Onderwerpen en opnameomstandigheden waarbij u moeilijk kunt scherpstellen
• Snel bewegende onderwerpen, extreem lichte onderwerpen of onderwerpen zonder
contrast
• Wanneer u opnamen maakt van onderwerpen door ramen of bij glanzende objecten
• Wanneer het donker is of de camera trilt
• Wanneer de camera te dicht bij het onderwerp staat of wanneer u een foto maakt van
onderwerpen die zowel ver weg als dichtbij zijn (als de weergave van het opnamebereik
rood is).
Wanneer de trillingswaarschuwing [ 0 ] verschijnt, gebruikt u de [STABILISATIE] (P80),
een statief of de zelfontspanner (P52).
• De sluitertijd zal in de volgende specifieke gevallen langer worden.
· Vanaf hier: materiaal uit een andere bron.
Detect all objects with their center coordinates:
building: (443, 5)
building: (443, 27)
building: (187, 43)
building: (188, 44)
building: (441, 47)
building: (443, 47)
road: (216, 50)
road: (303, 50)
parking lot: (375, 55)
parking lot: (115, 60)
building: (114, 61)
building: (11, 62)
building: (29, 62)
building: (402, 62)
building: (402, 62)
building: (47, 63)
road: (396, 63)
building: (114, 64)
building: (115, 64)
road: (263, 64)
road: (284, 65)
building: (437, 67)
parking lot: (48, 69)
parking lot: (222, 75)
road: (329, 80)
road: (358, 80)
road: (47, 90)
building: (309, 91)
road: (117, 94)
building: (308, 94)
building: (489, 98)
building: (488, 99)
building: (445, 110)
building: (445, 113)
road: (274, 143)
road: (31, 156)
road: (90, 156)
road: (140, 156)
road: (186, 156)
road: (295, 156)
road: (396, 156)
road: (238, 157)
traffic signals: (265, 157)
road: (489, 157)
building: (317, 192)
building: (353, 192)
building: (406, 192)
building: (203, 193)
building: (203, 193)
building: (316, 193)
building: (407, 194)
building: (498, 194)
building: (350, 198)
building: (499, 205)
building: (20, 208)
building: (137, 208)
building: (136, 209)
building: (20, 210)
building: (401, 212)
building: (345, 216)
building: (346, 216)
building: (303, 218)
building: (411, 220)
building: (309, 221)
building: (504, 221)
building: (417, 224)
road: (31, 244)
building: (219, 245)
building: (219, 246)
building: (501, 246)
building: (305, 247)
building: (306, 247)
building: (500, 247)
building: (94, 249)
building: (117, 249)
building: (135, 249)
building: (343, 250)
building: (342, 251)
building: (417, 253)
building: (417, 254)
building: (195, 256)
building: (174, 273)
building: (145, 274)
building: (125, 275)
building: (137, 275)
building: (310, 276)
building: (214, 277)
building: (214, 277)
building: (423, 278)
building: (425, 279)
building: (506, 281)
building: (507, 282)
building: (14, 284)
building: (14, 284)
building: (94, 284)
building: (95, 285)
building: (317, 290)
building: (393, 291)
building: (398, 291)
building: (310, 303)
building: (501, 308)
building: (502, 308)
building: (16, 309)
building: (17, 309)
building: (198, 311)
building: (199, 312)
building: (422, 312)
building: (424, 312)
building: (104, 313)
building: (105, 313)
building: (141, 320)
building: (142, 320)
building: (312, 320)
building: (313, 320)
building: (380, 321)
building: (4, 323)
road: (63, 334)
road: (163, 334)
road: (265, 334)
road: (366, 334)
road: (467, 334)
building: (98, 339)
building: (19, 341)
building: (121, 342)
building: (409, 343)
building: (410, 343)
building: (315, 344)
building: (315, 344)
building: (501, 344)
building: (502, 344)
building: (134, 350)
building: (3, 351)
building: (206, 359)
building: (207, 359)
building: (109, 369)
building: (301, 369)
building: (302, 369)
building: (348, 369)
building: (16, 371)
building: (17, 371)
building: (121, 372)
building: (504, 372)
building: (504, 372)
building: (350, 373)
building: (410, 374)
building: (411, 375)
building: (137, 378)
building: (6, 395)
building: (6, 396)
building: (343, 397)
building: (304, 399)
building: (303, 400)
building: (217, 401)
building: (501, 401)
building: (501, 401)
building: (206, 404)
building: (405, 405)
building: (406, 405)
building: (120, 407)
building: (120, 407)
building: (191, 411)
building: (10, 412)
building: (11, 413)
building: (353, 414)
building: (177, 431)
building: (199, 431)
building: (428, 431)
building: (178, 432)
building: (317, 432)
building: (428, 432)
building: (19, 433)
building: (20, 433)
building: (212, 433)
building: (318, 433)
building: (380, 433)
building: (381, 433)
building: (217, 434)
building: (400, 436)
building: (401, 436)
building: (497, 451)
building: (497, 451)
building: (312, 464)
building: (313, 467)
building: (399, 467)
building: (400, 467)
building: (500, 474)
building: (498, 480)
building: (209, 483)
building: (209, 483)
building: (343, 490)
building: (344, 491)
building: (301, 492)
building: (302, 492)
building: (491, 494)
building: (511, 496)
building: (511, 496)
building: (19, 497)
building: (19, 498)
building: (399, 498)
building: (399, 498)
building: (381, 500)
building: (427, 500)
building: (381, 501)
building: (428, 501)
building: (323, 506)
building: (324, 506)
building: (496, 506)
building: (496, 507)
Houd de camera
stil vanaf het ogenblik dat de ontspanknop wordt ingedrukt tot de foto op het scherm
verschijnt. We raden een statief aan.
– Lngz. sy./Rode-og
– In [NACHTPORTRET], [NACHTL. SCHAP], [PARTY], [KAARSLICHT],
[STERRENHEMEL] en [VUURWERK] in de scènemodus
Foto's gemaakt als de camera verticaal wordt gehouden, worden verticaal (geroteerd)
afgespeeld. Deze functie werkt alleen wanneer [LCD ROTEREN] (P93) op [ON] is gezet.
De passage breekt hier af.